Cell culture and transfection
PDLSCs (LMAI Bio, Shanghai, China) were maintained in osteogenic-inducing medium containing 10% FBS, 50 µM/mL ascorbic acid, 5 mM β-glycerophosphate and 100 nM dexamethasone at 37°C in a 5% CO2 humidified incubator. P. gingivalis-LPS (Pg-LPS; Sigma-Aldrich, MA, USA) was used to stimulate PDLSCs as previously described (22, 23). Overexpression plasmids pcDNA 3.1-Cullin3 was generated by GenePharma (Shanghai, China). 1.2 µg pcDNA 3.1-Cullin3 was transfected into PDLSCs at a density of 2 × 104 per well using Lipofectamine 3000 reagent (Invitrogen) according to the instruction.
PDLSCs were seeded into a 96-well plate at a density of 1 × 103 per well.
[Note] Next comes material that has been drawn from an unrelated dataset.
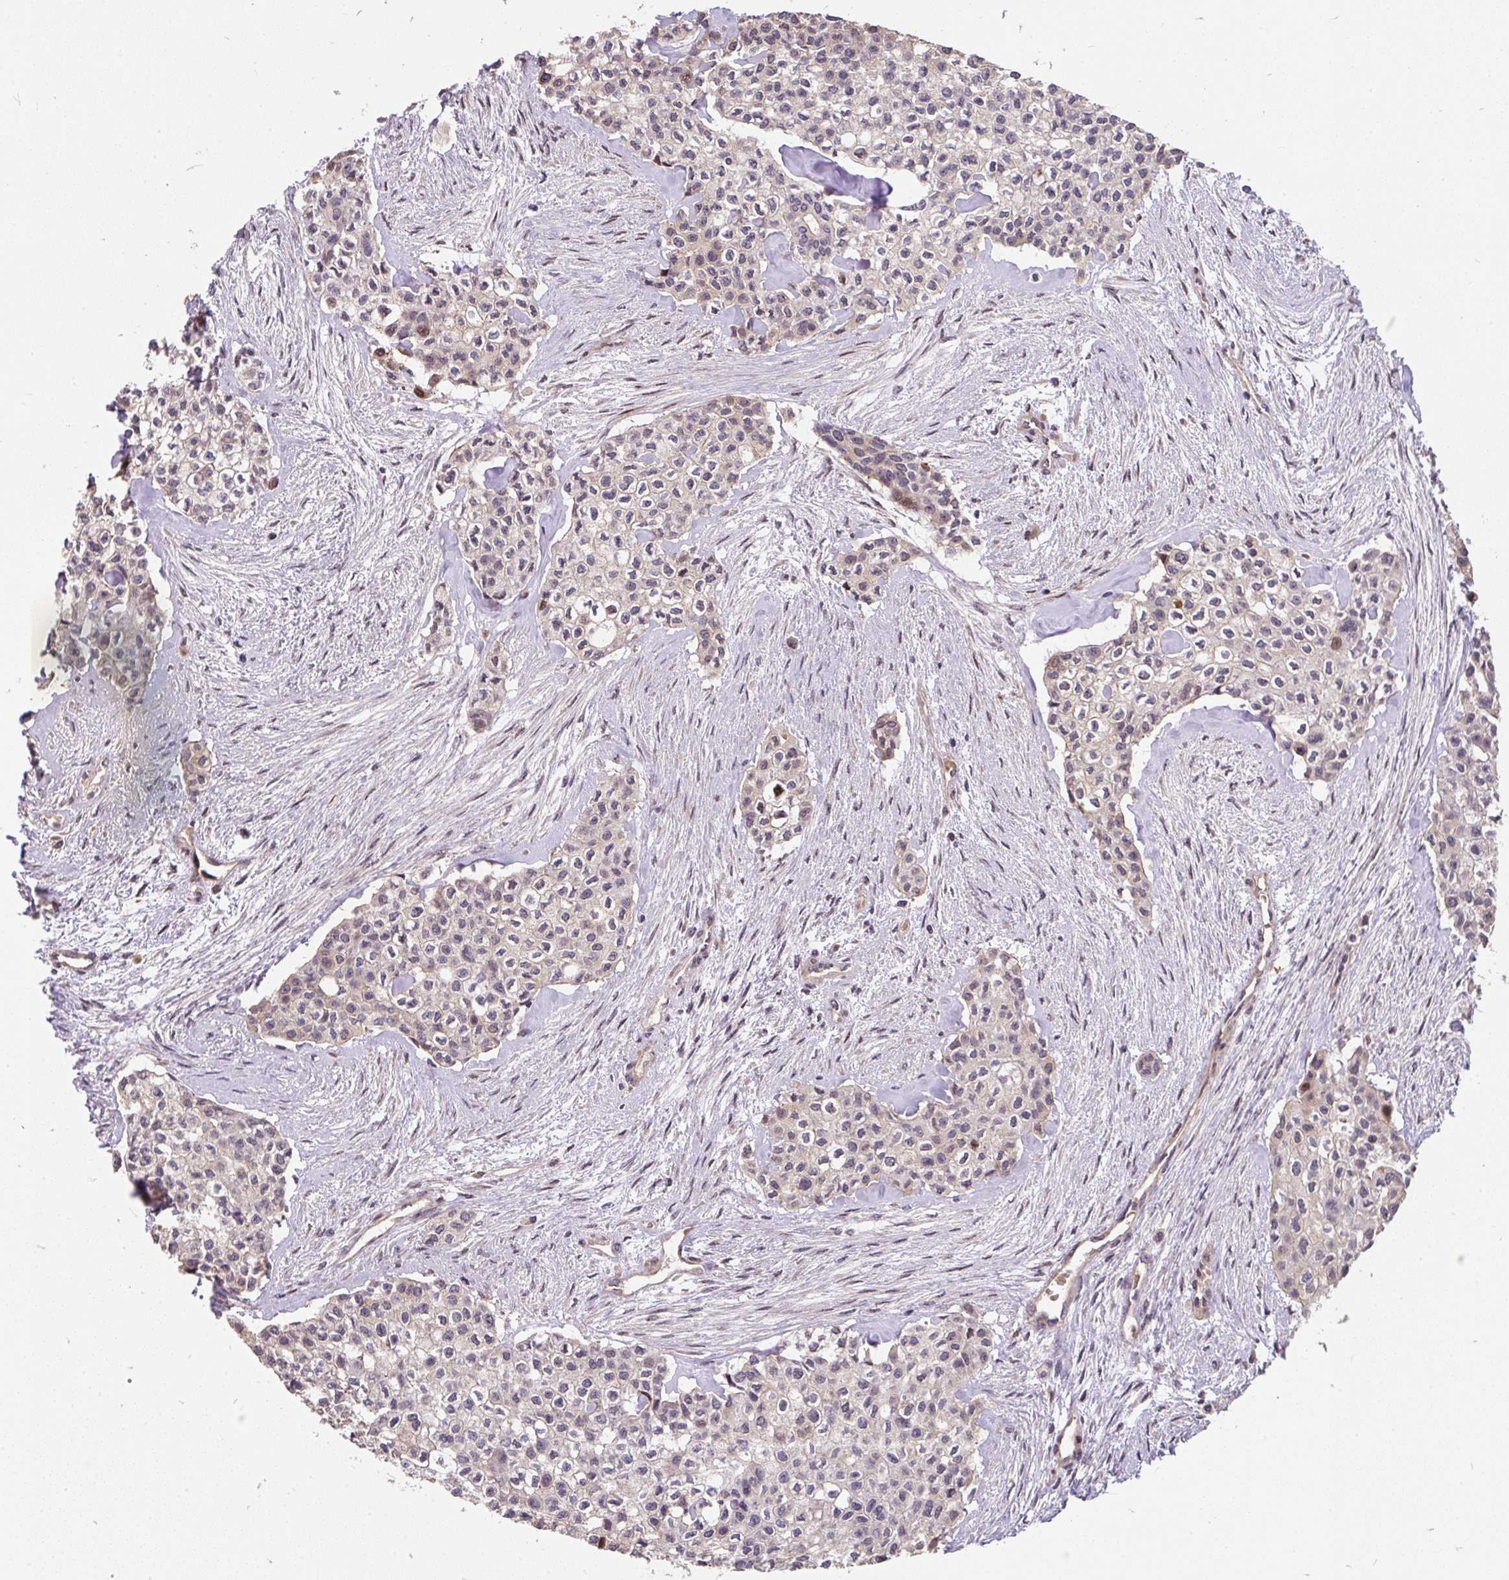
{"staining": {"intensity": "weak", "quantity": "<25%", "location": "cytoplasmic/membranous"}, "tissue": "head and neck cancer", "cell_type": "Tumor cells", "image_type": "cancer", "snomed": [{"axis": "morphology", "description": "Adenocarcinoma, NOS"}, {"axis": "topography", "description": "Head-Neck"}], "caption": "Immunohistochemistry (IHC) photomicrograph of neoplastic tissue: human head and neck cancer stained with DAB (3,3'-diaminobenzidine) demonstrates no significant protein positivity in tumor cells. (DAB immunohistochemistry (IHC) visualized using brightfield microscopy, high magnification).", "gene": "PUS7L", "patient": {"sex": "male", "age": 81}}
Cell viability was estimated at 0 h, 24 h and 48 h at first, after which 10 µl CCK-8 solution (Dojindo, Kumamoto, Japan) was added into each well, followed by incubation for 1 h. The absorbance value was at last recorded at 450 nm.
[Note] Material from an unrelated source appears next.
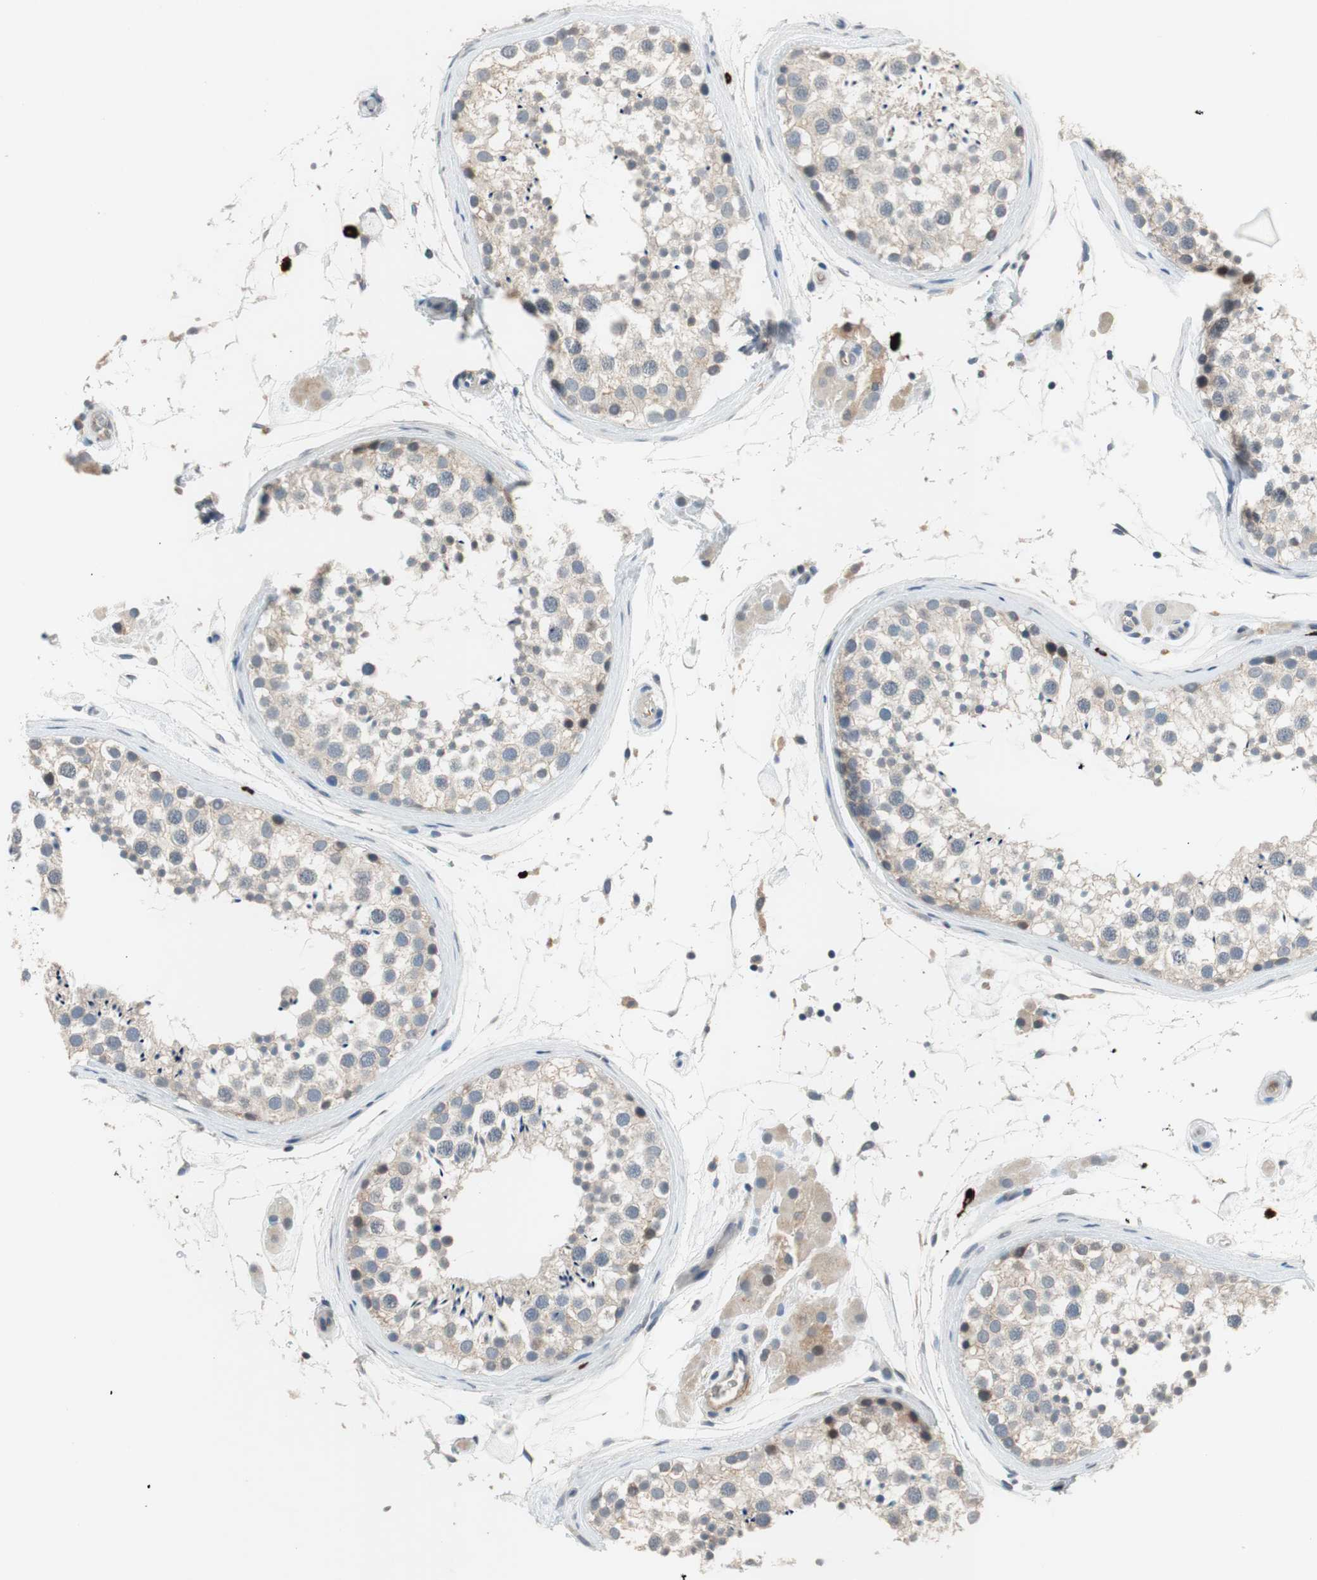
{"staining": {"intensity": "weak", "quantity": "25%-75%", "location": "cytoplasmic/membranous"}, "tissue": "testis", "cell_type": "Cells in seminiferous ducts", "image_type": "normal", "snomed": [{"axis": "morphology", "description": "Normal tissue, NOS"}, {"axis": "topography", "description": "Testis"}], "caption": "Brown immunohistochemical staining in unremarkable human testis displays weak cytoplasmic/membranous staining in about 25%-75% of cells in seminiferous ducts. (Stains: DAB (3,3'-diaminobenzidine) in brown, nuclei in blue, Microscopy: brightfield microscopy at high magnification).", "gene": "COL12A1", "patient": {"sex": "male", "age": 46}}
The supernatants of PDLSCs were collected and centrifuged at 4°C (1000 g) for 10 min. The concentration of TNF-α, IL-6, IL-1β and IL-10 was determined by ELISA kits (Beyotime, Jiangsu, China) according to the manufacturer’s instruction. The absorbance value was recorded at 450 nm.
Total protein from cells were extracted using RIPA lysis buffer (Solarbio, Beijing, China). And the protein concentration was determined by a BCA assay kit (Beyotime, Jiangsu, China). Afterwards, SDS-PAGE was prepared to separate proteins, which were then transferred onto polyvinylidene difluoride (PVDF) membranes (EMD Millipore, MA, USA). PVDF membranes were incubated with primary antibodies, anti-Shh, anti-Gli1, anti-Cullin3 and anti-Nrf2 (Abcam, Cambridge, UK), which were removed the second day. And secondary antibodies (Sigma-Aldrich) were prepared for incubation with PVDF membranes. The protein bands were visualized and analyzed using a chemiluminescence system (Bio-Rad, CA, USA).
PDLSCs were seeded into a 24-well plate at a density of 2 × 104 per well. Osteogenic-inducing medium was prepared to culture PDLSCs for 7 d. The medium was refreshed every 3 days, which was removed later on the 7th day. PDLSCS were subsequently cultured with added fix solution (MKBio, Shanghai, China) for 4 min at room temperature. Then with 0.6 ml dye (MKBio) added into each well, the cells were cultured at room temperature for 10 min in the dark. Cell observation was done under a light microscope (Carl Zeiss, Jena, Germany) at last.
Alizarin red staining
The mineralization of PDLSCs was evaluated by Alizarin red S. PDLSCs were briefly seeded into a 24-well plate at a density of 2 × 104 per well. Osteogenic-inducing medium was prepared to culture PDLSCs for 21 d, after which PDLSCs were fixed by 4% paraformaldehyde for 15 min at 4°C. The cells were then incubated for 30 min with 0.2 % Alizarin Red S solution (Sigma-Aldrich) added into each well. Lastly, cell observation was done under a light microscope (Carl Zeiss, Jena, Germany).
Apoptotic cells were detected by a TUNEL staining kit (KeyGEN, Jiangsu, China). 4% paraformaldehyde was used to fix PDLSCs for 30 min at room temperature, after which Proteinase K was added for incubation for another 30 min at 37°C. Subsequently, treatment of 1% Triton X-100 was added for incubation for 5 min. The cells were then incubated likewise for 30 min at 37°C in the dark after Streptavidin-HRP was added to the plate. Color reaction was produced by adding DAB solution. And then the cells were re-dyed with hematoxylin. Finally, the cells were observed under a light microscope (Carl Zeiss, Jena, Germany).
Data was presented as mean ± SD and was analyzed by GraphPad Prism 6.0. Student’s t-test and one-way analysis of variance tests followed by Tukey’s post hoc test were used to compare differences between groups. P < 0.05 was considered as statistical significance.